- _Exercise aim_
Report every line from the following entries that contains the string "down".

- _Stored data_
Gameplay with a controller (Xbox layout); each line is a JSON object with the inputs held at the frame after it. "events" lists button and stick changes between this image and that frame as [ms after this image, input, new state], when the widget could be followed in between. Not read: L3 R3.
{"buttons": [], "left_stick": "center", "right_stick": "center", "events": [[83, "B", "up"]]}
---
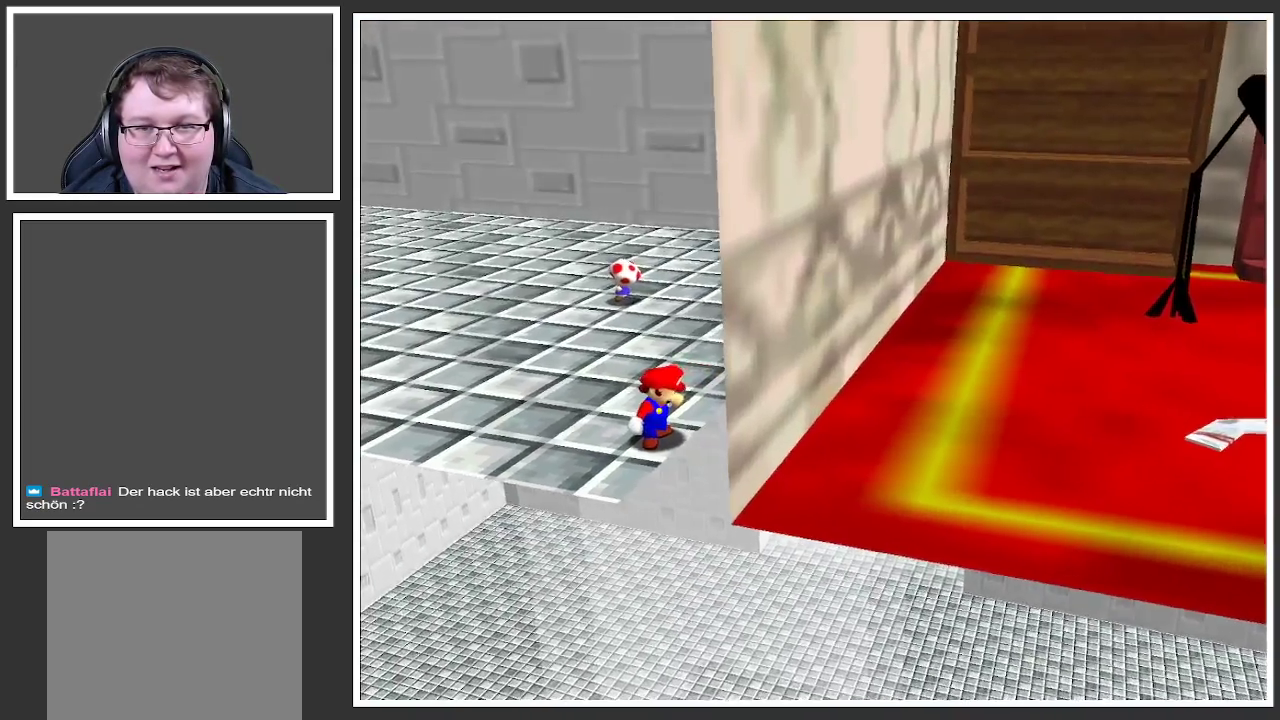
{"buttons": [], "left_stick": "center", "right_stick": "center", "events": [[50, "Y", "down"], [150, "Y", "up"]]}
---
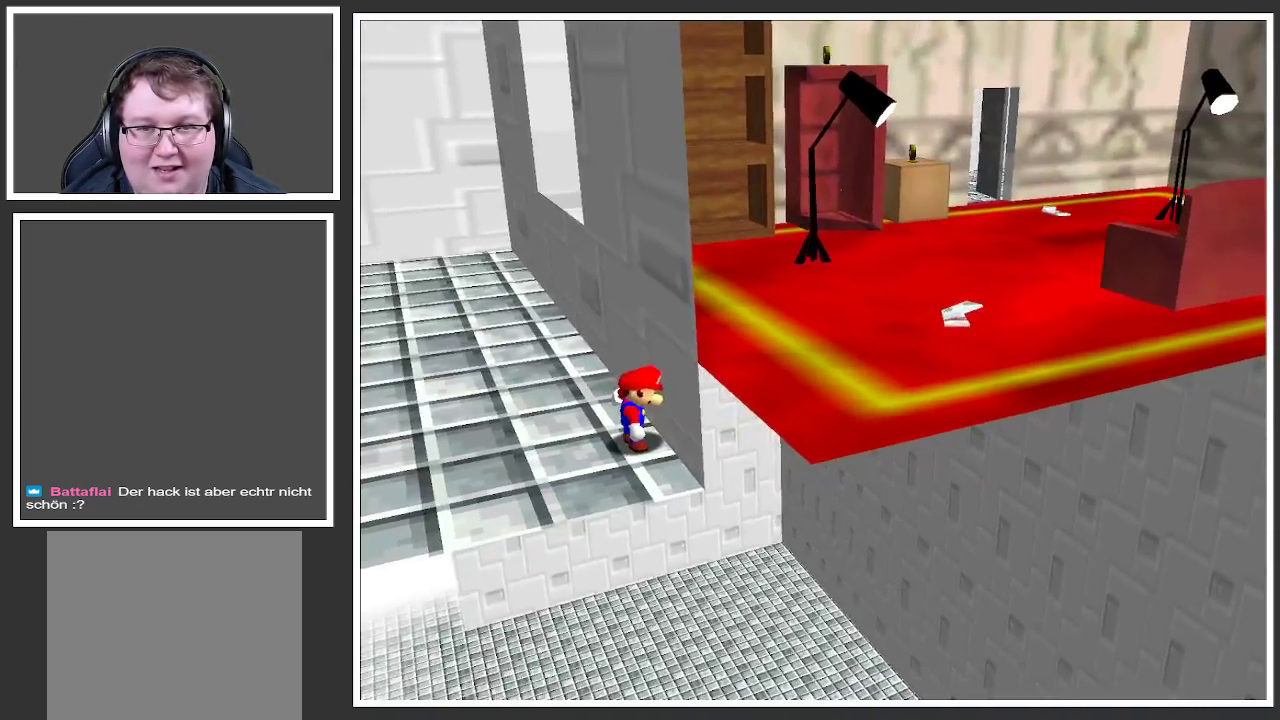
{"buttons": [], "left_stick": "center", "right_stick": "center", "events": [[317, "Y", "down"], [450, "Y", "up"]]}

- _Expected answer_
{"buttons": [], "left_stick": "center", "right_stick": "center", "events": [[50, "Y", "down"], [150, "Y", "up"]]}
{"buttons": [], "left_stick": "center", "right_stick": "center", "events": [[317, "Y", "down"], [450, "Y", "up"]]}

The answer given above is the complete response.